Prosegue la fase di transizione dell’economia cinese e gli esperti ritengono si debba spingere l’acceleratore sulle riforme. «Secondo le nostre stime», afferma Alex Wolf, economista di Standard Life Investments, «il tasso di crescita dell’economia è sceso al 5% in quanto sta venendo meno la spinta degli investimenti statali». Le autorità cinesi riconoscono la necessità di ribilanciare e ristrutturare l’economia del Paese, ma dovranno per forza andare incontro a una serie di compromessi. «Una riduzione controllata dell’indebitamento, cruciale per promuovere una crescita più sostenibile in futuro, richiede l’accettazione di una minore crescita oggi», spiega Wolf, che sottolinea l’importanza delle riforme, «a partire da quelle del settore finanziario, necessarie per sostenere la crescita legata ai consumi, ma che comporteranno per l’apparato statale la perdita di una parte del controllo diretto sulla crescita del credito, sull’allocazione delle risorse e sul tasso di cambio».
Compromessi saranno necessari anche sulla riforma delle imprese statali. «Serve per accelerare l’innovazione e aumentare la crescita della produttività, ma implica che lo Stato svolga un ruolo normativo e non di concorrenza all’interno del sistema economico nazionale», prosegue l’economista di Standard Life Investments. Ad ogni modo in uno scenario ottimale secondo la gran parte degli esperti la Cina potrebbe crescere il 4 e il 5% annuo per il prossimo decennio. «Se il governo non riuscisse a realizzare le riforme, allora la Cina rischierebbe di cadere in una trappola, con una frenata della crescita del pil fino addirittura al 2%», avverte Wolf.

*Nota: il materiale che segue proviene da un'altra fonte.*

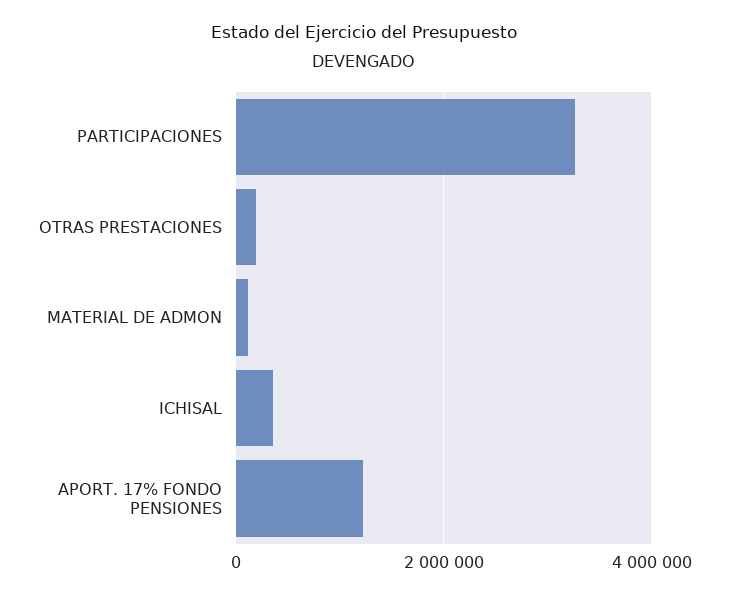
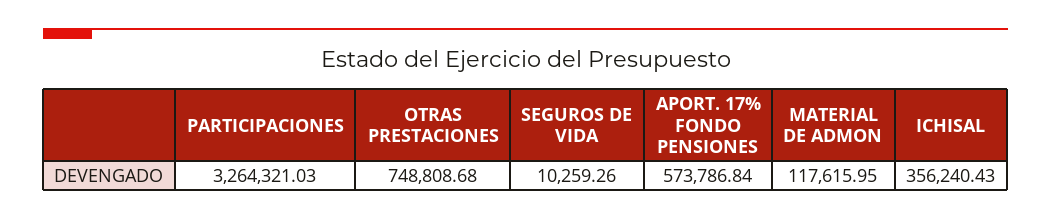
  {
    "PARTICIPACIONES": 3264321.03,
-   "OTRAS PRESTACIONES": 200000,
+   "OTRAS PRESTACIONES": 748808.68,
    "MATERIAL DE ADMON": 117615.95,
    "ICHISAL": 356240.43,
-   "APORT. 17% FONDO PENSIONES": 1200000
+   "APORT. 17% FONDO PENSIONES": 573786.84,
+   "SEGUROS DE VIDA": 10259.26
  }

Soprattutto lo scorso anno l’incertezza sulle riforme e l’incapacità del governo di guadagnare la fiducia degli investitori si è riflessa sull’azionario. Hugh Young, managing director di Aberdeen Asset Management, è d’accordo con Wolf sul fronte del debito. «C’è una stabilizzazione complessiva che il governo è riuscito a raggiungere e la violenta crisi del mercato azionario di Shanghai dello scorso anno è solo un ricordo, ma il debito continua ad allarmare», afferma Young. Il gestore stima un debito complessivo del Paese pari a 30 mila miliardi di dollari.
Più difficile capire quanta parte di questo debito preoccupi realmente gli esperti. «Si va dai 7 mila miliardi di dollari dei più ottimisti ai 23 mila miliardi dei più pessimisti», conclude Young. «La gran parte del debito cinese però è denominata in yuan e questo ci tranquillizza, perché, mal che vada, la People’s Bank of China (la banca centrale del Paese, ndr) potrebbe risolvere il problema emettendo nuova moneta».